Media mogul Rupert Murdoch, his son James, and former News of the World editor Rebekah Brooks face questions from British Parliament Tuesday in a growing phone hacking scandal.
British Prime Minister David Cameron cut short a trip to Africa to attend the emergency session of Parliament and contain the crisis.
News of the World reporters have been accused of illegally accessing thousands of cellphone voice mails of celebrities, politicians, rival journalists and even murder victims.
Murdoch shut down the paper last week after 168 years of publication.
The scandal has led to the resignations of London's top two police officers. Brooks and Prime Minister Cameron's former communications chief, Andy Coulson, a former News of the World Editor, have been arrested.
British reporter Sean Hoare, who first revealed the phone-hacking scandal, was found dead Monday. Britain's Press Association news agency reports police say the death is not considered suspicious.
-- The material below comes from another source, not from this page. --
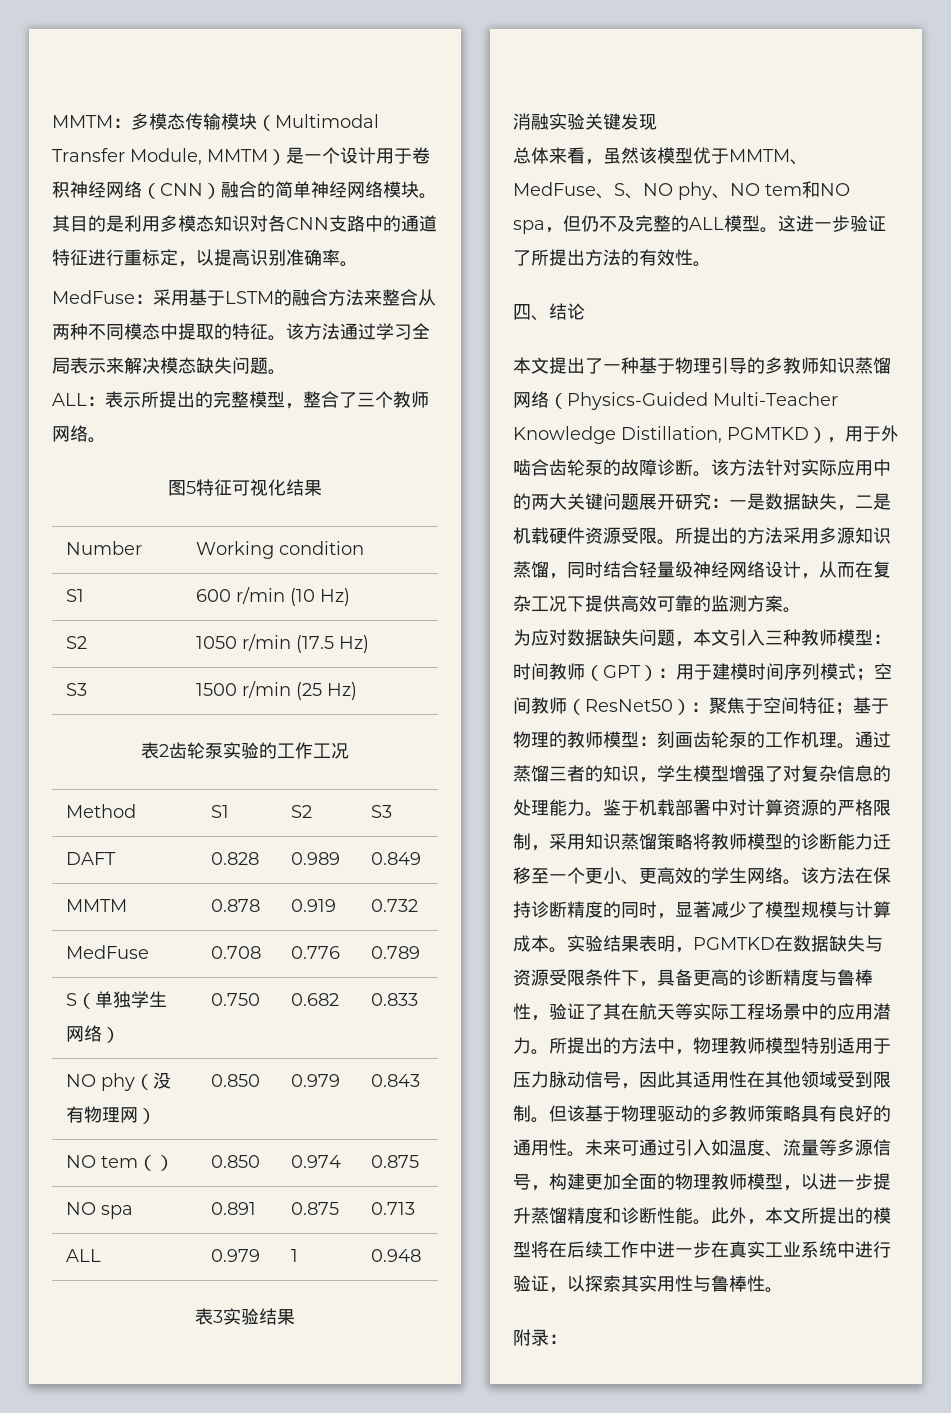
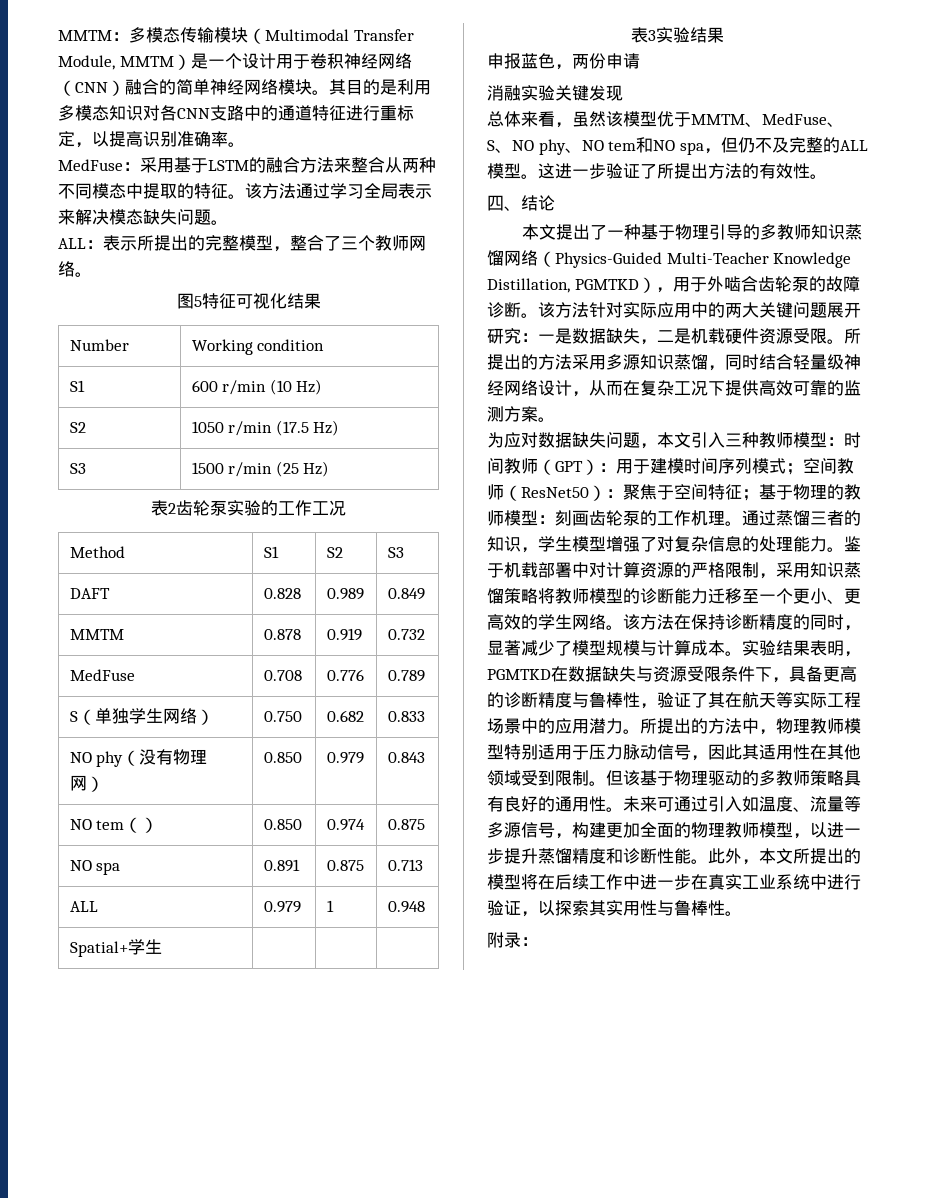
(422, 1255) none -> [69,939,162,957] // Spatial+学生 | | |
(295, 1317) none -> [487,53,640,70] // 申报蓝色，两份申请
The New York Times had quoted Hoare as saying phone-hacking was widely used and encouraged at the tabloid under Coulson.
In the United States, the FBI has begun a probe into whether employees of Murdoch's media conglomerate tried to hack into the phones of September 11 terrorist attack victims and their families or tried to bribe police for information.
Murdoch's company owns several U.S. news and entertainment outlets, including the country's top business newspaper, The Wall Street Journal, and a major television outlet, Fox News Channel.